PlainfieldIn his book “Start With Why”, author Simon Sinek offers readers many insights, with none more important than this one: “If you talk about what you believe, you will attract those who believe what you believe.”

Sinek’s book essentially details the research that helped him to arrive at this groundbreaking “discovery”: more important to consumers than learning what our products and services can do, or even how our solutions may be superior to those provided by our competitors, what consumers really want to know is what you believe — or what Sinek describes as your “Why”.  (It could be argued Aristotle identified this just a few years earlier as the important appeal to emotion – or ethos – in his lesson explaining the three essential components to the art of persuasion)
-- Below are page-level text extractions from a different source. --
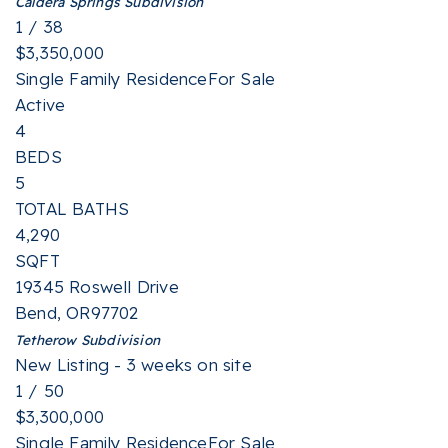
Caldera Springs
Subdivision
1
/
38
$3,350,000
Single Family Residence
For Sale
Active
4
BEDS
5
TOTAL BATHS
4,290
SQFT
19345 Roswell Drive
Bend
,
OR
97702
Tetherow
Subdivision
New Listing - 3 weeks on site
1
/
50
$3,300,000
Single Family Residence
For Sale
Does focusing consumers on your “Why” conflict with conventional sales and marketing thought leadership?  After all, haven’t we been encouraged to uncover our customer’s wants and needs, and then explain the customized and helpful solutions we have structured to meet those unmet needs? Or, since Sinek’s research indicates consumers’ real “wants” are to conduct business with those who understand and can explain their “why”, isn’t it possible that by explaining our “why” we are actually providing what consumers really want?  Think about it.

Consider your own value proposition for a moment or two.  Is it focused on explaining to others what you do / who you serve /  how your solution is different and better?  If so, the good news is your value proposition is just like most others.  You explain your what and how. The not so good news: it is not focused on what Sinek’s research indicates to be the real wants of those you serve.  Where is your why?  No ethos??  Consider Sinek and Aristotle. You can do better.

What does any of this have to do with “the ‘hood?!”  My hometown is one that many would refer to as “the ‘hood”. (Plainfield, NJ for those who are interested, still a great town in my opinion) Although after college many years ago I moved far away, it remains an important part of who I am, and I visit regularly. When I return, at least a few I re-connect with will end a conversation with the question “Do you feel me?”  Not only in this town, but in many others like it. During a recent trip, hearing this question caused me to think of Simon Sinek’s “discovery” and caused me to think: if Sinek had been from my hometown, he may have spared himself years of research. Those in my hometown and others like it have always known: when trying to positively influence others, you want those you are speaking with to think “I feel you!” when you speak with them.

Do you feel me?  I am pretty sure Simon Sinek would.

What do you believe? Have you explained that to those you serve?  If not,why not?